In seguito, tornando alla figura del pm palermitano, Palamara, sollecitato dalle domande di Giletti, ha parlato della rimozione dal pool che indaga sulle stragi del 1992-1993 della Direzione Nazionale Antimafia da parte di Federico Cafiero de Raho e del suo più recente reintegro, sempre da parte del capo della Direzione Nazionale Antimafia. “Chi meglio di de Raho potrebbe chiarire quello che è accaduto in quei giorni?”, ha detto Palamara invitando de Raho a chiarire questi aspetti nelle sedi competenti. Se de Raho “ha assunto un provvedimento del genere, debbo pensare, è perché ha maturato nel frattempo qualche convincimento e che qualcuno gli abbia detto di ripensare a questa decisione. Mi piacerebbe sapere chi è stato”. In questo senso Palamara ha quindi invitato tutti i suoi ex colleghi a vuotare il sacco sul così detto “sistema” e sull’operato di anni e anni di Csm e ANM. Questo perché, ha spiegato durante la trasmissione, “identificare soltanto con me i problemi della magistratura italiana è sbagliato”. “I problemi di cui parliamo oggi sono problemi arroccati, e il sistema è diventato una casta”. “Tutto – ha concluso – è nato quando si decise di mettere la politica nella magistratura“.
Accusa a Pignatone
Nel corso della trasmissione l’ex pm Palamara per due volte ha tirato in ballo Giuseppe Pignatone, oggi Presidente del Tribunale dello Stato della Città del Vaticano. La prima sempre parlando della vicenda Boanfede-Di Matteo, spiegando che nei giorni in cui il ministro della Giustizia doveva decidere della nomina al Dap lo stesso l’ex Procuratore capo di Roma si sarebbe recato più volte al ministero. Un dato che emerge anche da alcune chat dello stesso Palamara, finiti agli atti del Processo di Perugia.
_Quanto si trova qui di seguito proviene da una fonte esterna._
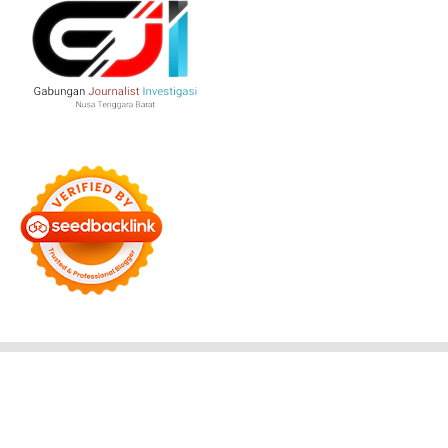
Bersama Membangun Negeri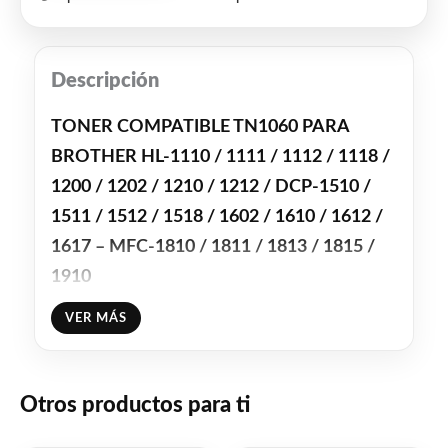
Descripción
TONER COMPATIBLE TN1060 PARA
BROTHER HL-1110 / 1111 / 1112 / 1118 /
1200 / 1202 / 1210 / 1212 / DCP-1510 /
1511 / 1512 / 1518 / 1602 / 1610 / 1612 /
1617 – MFC-1810 / 1811 / 1813 / 1815 /
1910
VER MÁS
RINDE: 1.200 IMPRESIONES
Facebook
WhatsApp
Gmail
Email
Copy
Otros productos para ti
Share
Link
Twitter
Share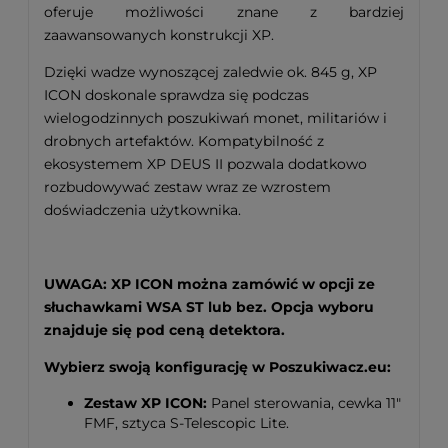
oferuje możliwości znane z bardziej
zaawansowanych konstrukcji XP.
Dzięki wadze wynoszącej zaledwie ok. 845 g, XP
ICON doskonale sprawdza się podczas
wielogodzinnych poszukiwań monet, militariów i
drobnych artefaktów. Kompatybilność z
ekosystemem XP DEUS II pozwala dodatkowo
rozbudowywać zestaw wraz ze wzrostem
doświadczenia użytkownika.
UWAGA: XP ICON można zamówić w opcji ze
słuchawkami WSA ST lub bez. Opcja wyboru
znajduje się pod ceną detektora.
Wybierz swoją konfigurację w Poszukiwacz.eu:
Zestaw XP ICON:
Panel sterowania, cewka 11"
FMF, sztyca S-Telescopic Lite.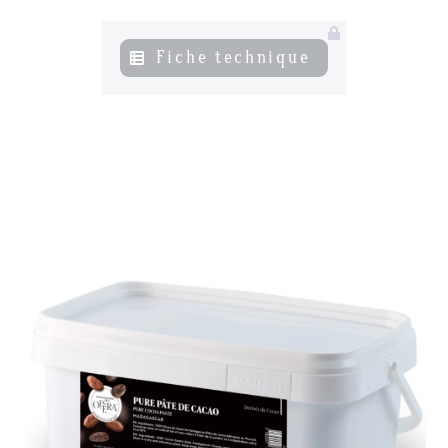
Actualités
06
Fiche technique
Contacts
07
s’inscrire à notre NEWSLETTER
Mentions légales
Gestion des cookies
Politique de protection de la vie privée
+ 33 4 90 87 00 10
//
info@chocolateriedelopera.com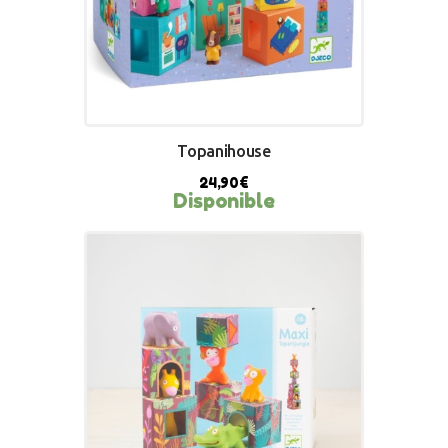
Topanihouse
24,90
€
Disponible
BUY NOW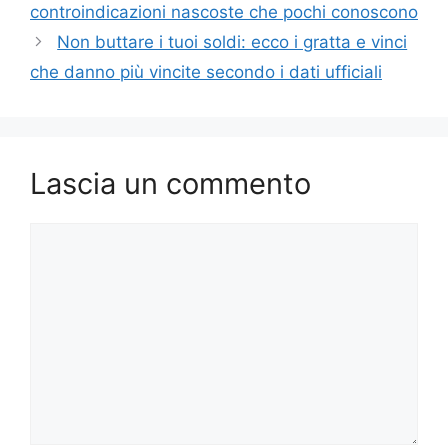
controindicazioni nascoste che pochi conoscono
Non buttare i tuoi soldi: ecco i gratta e vinci
che danno più vincite secondo i dati ufficiali
Lascia un commento
Commento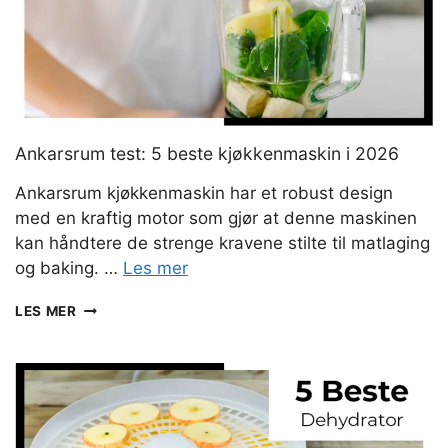
Ankarsrum test: 5 beste kjøkkenmaskin i 2026
Ankarsrum kjøkkenmaskin har et robust design
med en kraftig motor som gjør at denne maskinen
kan håndtere de strenge kravene stilte til matlaging
og baking. …
Les mer
ANKARSRUM
LES MER
TEST:
5
BESTE
KJØKKENMASKIN
I
2026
Palamara in particolare parlava con Maria Casola, giudice del lavoro a Napoli distaccato nella Capitale come capo dipartimento per gli Affari della giustizia. Una delle quinte colonne ministeriali di Palamara. Era l’11 giugno 2018, e il governo Lega-M5s si era insediato da poco più di una settimana. “La Casola – ha detto ieri Palamara nel programma di Giletti – ha visto più volte Pignatone. E mi chiese di tenerla riservata“. E’ quello il periodo in cui Bonafede scelse di non nominare Di Matteo al capo del Dap, virando clamorosamente su Francesco Basentini.
Successivamente Palamara ha anche tirato in ballo l’ex procuratore capo di Roma rispetto ad altre decisioni come la nomina del Procuratore capo di Palermo Francesco Lo Voi (“Io lo votai ed altri anche perché era una persona molto vicina al dottor Pignatone“) e le vicende della successione alla Procura di Roma. “Quando Pignatone va in pensione io sono con lui – ha raccontato – E in quella cena, festeggiamo con un gruppo ristretto di 8 persone con un giudice del tribunale di Roma, e un imprenditore comune amico. Il dato certo è che il Trojan non funziona”. E alla domanda se avessero parlato anche della nomina alla Procura di Roma ha ribadito: “Con lui parlavo sempre di tutto. E si sa che alle cene riuscivamo ad isolarci e parlare solo noi due“.
Sui motivi della spaccatura con Pignatone ha poi aggiunto: “L’anno particolare è il 2016. La Procura di Roma ha due inchieste delicate. Una è Consip che riguarda Lotti, il Comandante Del Sette, Saltalamacchia e l’imprenditore Romeo. L’altra è quella su Amara, Centofanti e che sfiora anche l’Eni. In virtù della frequentazione avuta con il dottore Centofanti iniziano a nascere delle problematiche che vengono ancor più fuori nel dicembre 2017 quando c’è la nomina del Presidente di Cassazione e del Procuratore generale di Cassazione dove per la prima volta la corrente di Area non ha più ruoli ai vertici della magistratura. Oggi Area li ha”.